What Is Direct Market Access (DMA)?
Direct market access (DMA) refers to access to the electronic facilities and order books of financial market exchanges that facilitate daily securities transactions. Direct market access requires a sophisticated technology infrastructure and is often owned by sell-side firms. Rather than relying on market-making firms and broker-dealers to execute trades, some buy-side firms use direct market access to place trades themselves.
- Direct market access describes the direct access to the electronic facilities and order books of the financial market exchanges in order to execute trades.
- Individual investors typically do not have direct market access but usually rely on an intermediary brokerage firm for trade execution.
- Investment banks and other sell-side firms use sophisticated electronic trading technology that allows them direct market access to the exchanges.
- Sell-side firms may offer direct market access on a sponsored basis to buy-side entities, such as hedge funds, pension funds, and mutual funds.
Understanding Direct Market Access (DMA)
Direct market access is the direct connection to financial market exchanges that makes the completion of a financial market transaction final. Exchanges are organized marketplaces where stocks, commodities, derivatives, and other financial instruments are traded. Some of the most well-known exchanges are the New York Stock Exchange (NYSE), the Nasdaq, and the London Stock Exchange (LSE).
Individual investors typically do not have direct market access to the exchanges. While trade execution is usually immediately enacted, the transaction is fulfilled by an intermediary brokerage firm. While brokerage firms can work on a market-making quote basis, it has become more common since the 1990s for brokerage platforms to use direct market access for completing the trade. With direct market access, the trade is executed at the final market transaction phase by the brokerage firm. The order is accepted by the exchange for which the security trades and the transaction is recorded on the exchange’s order book.
Intermediary brokerage firms are known to have direct market access for completing trade orders. In the broad market, various entities can own and operate direct market access platforms. Broker-dealers and market-making firms have direct market access. Sell-side investment banks are also known for having direct market access. Sell-side investment banks have trading groups that execute trades with direct market access.
Direct Market Access Technology
In the financial markets, sell-side firms offer their direct market access trading platforms and technology to buy-side firms who wish to control the direct market access trading activities for their investment portfolios. Examples of buy-side entities include hedge funds, pension funds, mutual funds, life insurance companies, and private equity funds. This form of control over trading activities is considered sponsored access.

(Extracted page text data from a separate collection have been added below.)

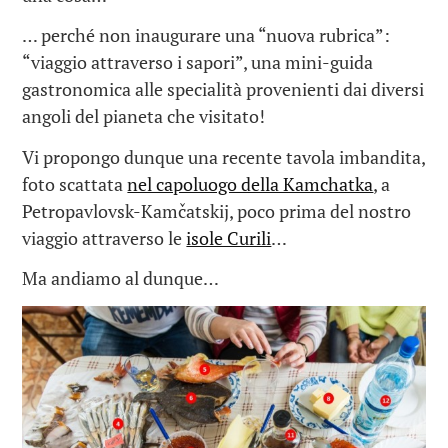
… perché non inaugurare una “nuova rubrica”:
“viaggio attraverso i sapori”, una mini-guida
gastronomica alle specialità provenienti dai diversi
angoli del pianeta che visitato!
Vi propongo dunque una recente tavola imbandita,
foto scattata
nel capoluogo della Kamchatka
, a
Petropavlovsk-Kamčatskij, poco prima del nostro
viaggio attraverso le
isole Curili
…
Ma andiamo al dunque…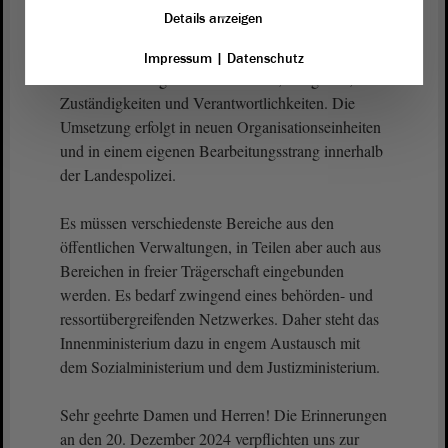
Die Konzeption der Landespolizei folgt dem
Details anzeigen
Grundsatz „Erkennen, Bewerten, Handeln“. Sie
definiert eine landeseinheitliche Risikobewertung
Impressum
|
Datenschutz
sowie klare Vorgaben zu Abläufen, Aufgaben,
Zuständigkeiten und Verantwortlichkeiten. Die
Umsetzung erfolgt in neuen Organisationseinheiten
und in einem eigenen Bearbeitungsstrang innerhalb
der Landespolizei.
Es müssen verschiedenste Bereiche aus den
öffentlichen Verwaltungen, in Teilen aber auch aus
Bereichen in freier Trägerschaft eingebunden
werden. Es bedarf zwingend eines behörden- und
ressortübergreifenden Netzwerkes. Daher steht das
Innenministerium dazu in engem Austausch mit
dem Sozialministerium und dem Justizministerium.
Sehr geehrte Damen und Herren! Die Erinnerungen
an den 20. Dezember 2024 verpflichten uns zur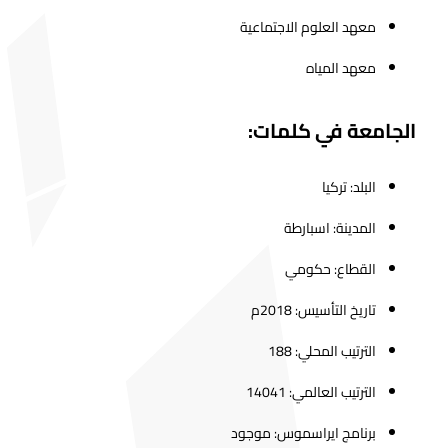
معهد العلوم الاجتماعية
معهد المياه
الجامعة في كلمات:
البلد: تركيا
المدينة: اسبارطة
القطاع: حكومي
تاريخ التأسيس: 2018م
الترتيب المحلي: 188
الترتيب العالمي: 14041
برنامج ايراسموس: موجود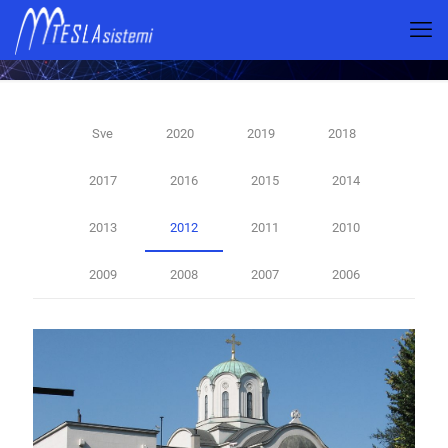
2012
Sve
2020
2019
2018
2017
2016
2015
2014
2013
2012
2011
2010
2009
2008
2007
2006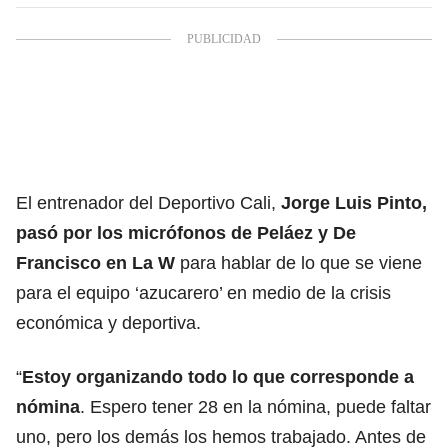
El entrenador del Deportivo Cali,
Jorge Luis Pinto,
pasó por los micrófonos de Peláez y De
Francisco en La W
para hablar de lo que se viene
para el equipo ‘azucarero’ en medio de la crisis
económica y deportiva.
“
Estoy organizando todo lo que corresponde a
nómina
. Espero tener 28 en la nómina, puede faltar
uno, pero los demás los hemos trabajado. Antes de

The technology and infrastructure required to develop a direct market access trading platform can be expensive to build and maintain. Companies that offer direct market access sometimes combine this service with access to advanced trading strategies such as algorithmic trading. Thus, there are agreements between direct market access platform owners and sponsored firms that outline the services offered and the stipulations of the agreement.

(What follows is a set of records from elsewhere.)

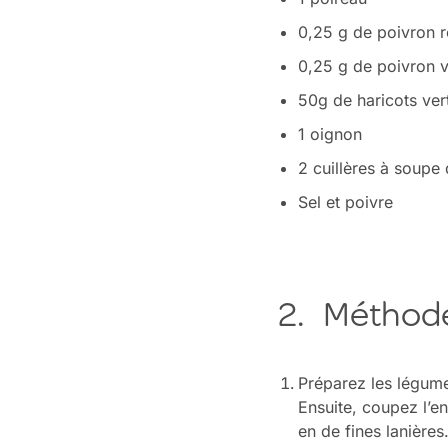
0,25 g de poivron 
0,25 g de poivron v
50g de haricots ver
1 oignon
2 cuillères à soupe d
Sel et poivre
2. Méthod
Préparez les légume
Ensuite, coupez l’en
en de fines lanière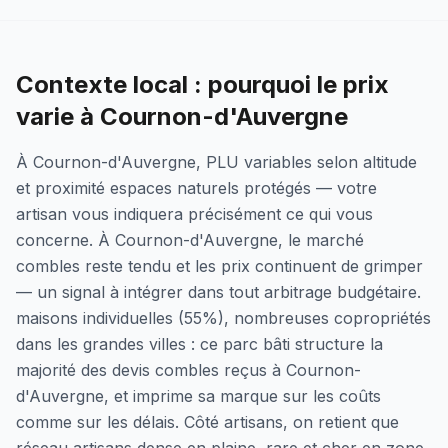
Contexte local : pourquoi le prix
varie à Cournon-d'Auvergne
À Cournon-d'Auvergne, PLU variables selon altitude
et proximité espaces naturels protégés — votre
artisan vous indiquera précisément ce qui vous
concerne. À Cournon-d'Auvergne, le marché
combles reste tendu et les prix continuent de grimper
— un signal à intégrer dans tout arbitrage budgétaire.
maisons individuelles (55%), nombreuses copropriétés
dans les grandes villes : ce parc bâti structure la
majorité des devis combles reçus à Cournon-
d'Auvergne, et imprime sa marque sur les coûts
comme sur les délais. Côté artisans, on retient que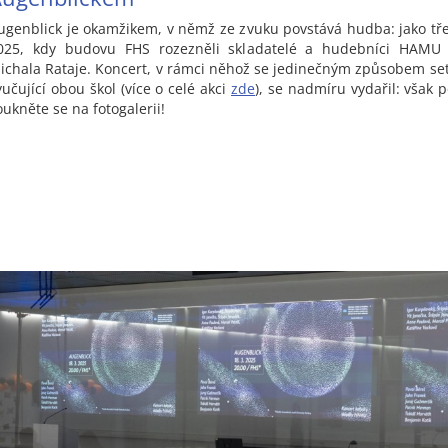
ugenblick je okamžikem, v němž ze zvuku povstává hudba: jako tř
025, kdy budovu FHS rozezněli skladatelé a hudebníci HAMU
ichala Rataje. Koncert, v rámci něhož se jedinečným způsobem setka
yučující obou škol (více o celé akci
zde
), se nadmíru vydařil: však 
oukněte se na fotogalerii!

Benefits of Direct Market Access
With direct market access, a trader has full transparency of an exchange’s order book and all of its trade orders. Direct market access platforms can be integrated with sophisticated algorithmic trading strategies that can streamline the trading process for greater efficiency and cost savings. Direct market access allows buy-side firms to often execute trades with lower costs. Order execution is extremely fast, so traders are better able to take advantage of very short-lived trading opportunities.
Market regulators such as the Financial Industry Regulatory Authority (FINRA) oversee all of the market’s trading activities and have raised some concerns over the sharing or sponsored access agreements offered by sell-side firms. If a buy-side firm does not have direct market access, then it must partner with a sell-side firm, brokerage, or bank with direct market access to determine a trading price and execute the final transaction.
FINRA’s concern stems from the potential market disruption that could occur if poorly regulated direct market access results in trading errors caused by computers or humans. The damage from these trading errors could be compounded by high-speed trading automation and high-volume trading. To address these trading risks, the Securities and Exchange Commission (SEC) requires firms that provide direct market access to maintain a system of risk management controls over the trading actions allowed through sponsored access.